Jurors in jury assembly rooms are encouraged to use the wireless network to pass the time on the Internet -- but they could easily download illegal copies of music or movies. And because the networks create wireless zones that are hundreds of feet long, someone outside the courthouse could be logged on and up to no good.
"In my life, I would have never thought you could do any of that," Thompson said. "When we put the wireless network in about two years ago, we didn't think anybody would even use it."
Of the courts that built wireless networks, some experts estimate about half are in the same predicament as San Mateo County, in that they installed the technology with the best of intentions, but only afterward realize the Pandora's box of problems they have opened. The startling percentage is improving, however, as courts upgrade to more sophisticated wireless hardware and use better systems integrators, while court administrators urge judges to create rules about how and when courtroom visitors can use the networks.
"Courts in general don't have a good policy on this," said Michael Overing, an adjunct professor of Internet law at the University of Southern California's Annenberg School of Journalism.
No one is dismissing the benefits of wireless networks for courts, especially ones with heavy case loads. Known informally as Wi-Fi, or wireless fidelity, a single Wi-Fi wireless access point creates zones up to 300 feet in area, in which laptops and personal digital assistants can access the Internet at very fast speeds and without having to plug into anything. Courts turning to Wi-Fi will spend about three times less to outfit every office, desk and courtroom with Internet access than if they used traditional wired means, according to Tom Racca, a vice president of Chantry Networks in Waltham, Mass. And with more employees using the Net, productivity increases, with cases making their way through the system much quicker. But court administrators now realize that wireless networks also have downsides.
"Technology develops so quickly, and some people just don't realize what it can do," said a spokesman for the Administrative Office of the United States Courts, the administrative arm of the federal judiciary.

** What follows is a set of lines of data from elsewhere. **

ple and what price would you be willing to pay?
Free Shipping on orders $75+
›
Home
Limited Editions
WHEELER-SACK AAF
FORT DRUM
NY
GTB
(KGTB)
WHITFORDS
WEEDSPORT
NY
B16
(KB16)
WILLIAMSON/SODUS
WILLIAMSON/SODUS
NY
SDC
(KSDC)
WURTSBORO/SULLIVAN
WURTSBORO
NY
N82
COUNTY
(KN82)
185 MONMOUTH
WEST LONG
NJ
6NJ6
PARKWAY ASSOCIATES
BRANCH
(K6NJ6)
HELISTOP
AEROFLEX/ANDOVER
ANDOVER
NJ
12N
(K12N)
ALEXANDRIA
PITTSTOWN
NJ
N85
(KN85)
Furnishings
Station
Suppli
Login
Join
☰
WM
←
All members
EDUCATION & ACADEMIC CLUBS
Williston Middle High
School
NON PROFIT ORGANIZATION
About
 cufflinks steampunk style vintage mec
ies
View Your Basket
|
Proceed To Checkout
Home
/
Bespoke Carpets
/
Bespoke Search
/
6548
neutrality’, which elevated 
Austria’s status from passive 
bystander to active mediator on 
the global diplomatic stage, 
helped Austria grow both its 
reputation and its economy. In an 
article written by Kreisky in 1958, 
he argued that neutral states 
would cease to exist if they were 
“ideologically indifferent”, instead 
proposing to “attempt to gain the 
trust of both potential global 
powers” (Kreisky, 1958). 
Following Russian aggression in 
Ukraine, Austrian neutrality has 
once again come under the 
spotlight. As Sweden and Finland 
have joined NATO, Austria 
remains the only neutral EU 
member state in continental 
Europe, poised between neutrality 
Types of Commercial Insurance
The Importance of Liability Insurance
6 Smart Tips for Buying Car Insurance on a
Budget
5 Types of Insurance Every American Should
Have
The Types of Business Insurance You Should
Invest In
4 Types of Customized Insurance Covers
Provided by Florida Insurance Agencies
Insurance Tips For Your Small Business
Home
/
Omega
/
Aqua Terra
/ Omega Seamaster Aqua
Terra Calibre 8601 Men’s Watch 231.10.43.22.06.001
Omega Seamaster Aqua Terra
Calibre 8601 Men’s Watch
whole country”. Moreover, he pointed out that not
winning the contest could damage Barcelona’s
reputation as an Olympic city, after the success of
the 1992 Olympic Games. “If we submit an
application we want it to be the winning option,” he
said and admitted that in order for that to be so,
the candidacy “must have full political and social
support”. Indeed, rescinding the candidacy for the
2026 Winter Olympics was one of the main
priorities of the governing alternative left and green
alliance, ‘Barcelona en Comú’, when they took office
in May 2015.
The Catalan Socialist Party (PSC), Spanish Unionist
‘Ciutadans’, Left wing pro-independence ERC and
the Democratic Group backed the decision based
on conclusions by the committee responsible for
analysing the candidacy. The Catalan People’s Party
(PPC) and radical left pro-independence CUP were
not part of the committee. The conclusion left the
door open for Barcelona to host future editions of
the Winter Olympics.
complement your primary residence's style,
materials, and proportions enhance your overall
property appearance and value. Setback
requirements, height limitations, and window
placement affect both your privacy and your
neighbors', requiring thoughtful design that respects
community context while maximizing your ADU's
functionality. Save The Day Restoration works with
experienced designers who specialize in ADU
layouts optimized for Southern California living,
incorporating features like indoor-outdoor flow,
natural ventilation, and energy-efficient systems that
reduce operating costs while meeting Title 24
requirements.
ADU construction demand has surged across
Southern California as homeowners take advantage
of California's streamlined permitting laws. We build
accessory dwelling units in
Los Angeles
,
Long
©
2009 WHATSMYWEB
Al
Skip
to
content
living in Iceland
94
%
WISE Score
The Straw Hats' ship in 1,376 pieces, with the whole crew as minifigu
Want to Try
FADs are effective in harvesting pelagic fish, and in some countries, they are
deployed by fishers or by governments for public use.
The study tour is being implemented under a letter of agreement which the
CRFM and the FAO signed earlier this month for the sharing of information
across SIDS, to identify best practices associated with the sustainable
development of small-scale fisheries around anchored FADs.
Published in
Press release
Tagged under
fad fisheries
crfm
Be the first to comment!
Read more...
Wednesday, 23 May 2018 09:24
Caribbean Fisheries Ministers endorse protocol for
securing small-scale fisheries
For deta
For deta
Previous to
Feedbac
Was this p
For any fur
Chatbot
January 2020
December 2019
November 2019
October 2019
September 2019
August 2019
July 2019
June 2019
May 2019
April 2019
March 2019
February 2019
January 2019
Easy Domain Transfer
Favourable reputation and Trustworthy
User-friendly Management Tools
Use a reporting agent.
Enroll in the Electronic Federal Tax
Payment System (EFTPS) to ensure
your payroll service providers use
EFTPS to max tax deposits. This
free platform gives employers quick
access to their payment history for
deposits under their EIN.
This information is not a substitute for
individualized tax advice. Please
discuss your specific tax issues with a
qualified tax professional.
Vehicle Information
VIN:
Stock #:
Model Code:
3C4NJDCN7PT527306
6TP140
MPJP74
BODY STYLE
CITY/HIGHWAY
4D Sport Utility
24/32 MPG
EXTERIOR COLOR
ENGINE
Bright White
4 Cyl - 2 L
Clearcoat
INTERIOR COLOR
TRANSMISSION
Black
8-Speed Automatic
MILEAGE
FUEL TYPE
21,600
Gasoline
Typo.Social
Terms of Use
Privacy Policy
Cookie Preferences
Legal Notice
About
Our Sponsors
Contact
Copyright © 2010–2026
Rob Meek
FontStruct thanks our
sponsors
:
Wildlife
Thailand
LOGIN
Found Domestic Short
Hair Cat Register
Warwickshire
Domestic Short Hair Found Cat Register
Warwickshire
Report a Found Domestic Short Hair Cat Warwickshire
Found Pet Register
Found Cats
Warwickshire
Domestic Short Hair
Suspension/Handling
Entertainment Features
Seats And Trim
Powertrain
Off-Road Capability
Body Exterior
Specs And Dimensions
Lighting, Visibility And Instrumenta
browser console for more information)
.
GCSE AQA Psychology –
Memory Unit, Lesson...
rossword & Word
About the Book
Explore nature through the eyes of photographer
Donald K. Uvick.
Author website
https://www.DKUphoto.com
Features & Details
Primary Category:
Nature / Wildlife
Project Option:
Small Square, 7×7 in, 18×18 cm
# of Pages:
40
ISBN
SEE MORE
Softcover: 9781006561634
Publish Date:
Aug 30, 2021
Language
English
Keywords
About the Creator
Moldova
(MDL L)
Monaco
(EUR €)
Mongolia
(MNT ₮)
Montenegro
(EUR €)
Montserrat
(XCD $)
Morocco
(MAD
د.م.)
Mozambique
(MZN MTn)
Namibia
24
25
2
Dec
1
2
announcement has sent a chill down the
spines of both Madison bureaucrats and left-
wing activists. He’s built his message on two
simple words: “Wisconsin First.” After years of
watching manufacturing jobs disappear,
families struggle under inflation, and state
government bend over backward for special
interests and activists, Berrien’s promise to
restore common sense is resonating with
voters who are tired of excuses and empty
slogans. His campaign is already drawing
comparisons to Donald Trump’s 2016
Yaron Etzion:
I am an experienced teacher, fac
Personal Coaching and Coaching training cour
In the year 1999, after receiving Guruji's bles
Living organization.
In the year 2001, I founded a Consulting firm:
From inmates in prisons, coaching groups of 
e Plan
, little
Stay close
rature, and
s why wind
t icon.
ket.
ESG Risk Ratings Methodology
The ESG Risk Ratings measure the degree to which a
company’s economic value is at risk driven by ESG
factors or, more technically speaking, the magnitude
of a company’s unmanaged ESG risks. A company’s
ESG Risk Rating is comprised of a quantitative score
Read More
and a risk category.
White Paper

Courts can solve Wi-Fi headaches using a number of options. The most expensive results in state-of-the-art wireless networks such as the one the Bernalillo Metropolitan Courthouse in Albuquerque, N.M., installed when it built a new courthouse two years ago. The wireless network, supplied by Boulder, Colo., firm SpectraLink Corp. and Chantry Networks, doles out Internet access depending on your access privileges and where you are in the courthouse, and also blocks transmissions of instant messages, e-mails or other kinds of Internet data, said Paul Roybal, the court's chief information officer.
"We built this place from the ground up, and adding wireless was one of the easiest things we did," Roybal said.
A less expensive route, and better if you've already added a wireless network, is to ban, or further restrict, where laptops and other Internet-enabled devices are allowed in courthouses. Some courts let lawyers and other parties to a case use their laptops inside a courtroom, while members of the public cannot. At the Peterson trial, Delucchi allowed reporters to use their laptops, ostensibly to take more accurate notes. That probably won't happen again in Delucchi's courtroom, and may spark other San Mateo County judges to clamp down on courtroom laptop use as well, according to Thompson.
Also, according to Chantry Networks' Tom Racca, some courts don't realize that the access points they've installed have built-in security measures to shield the data being transmitted, and require a password to log on. Typically, the Wi-Fi access points are shipped with such security measures turned off. "It's easy enough just to turn these things back on," he said.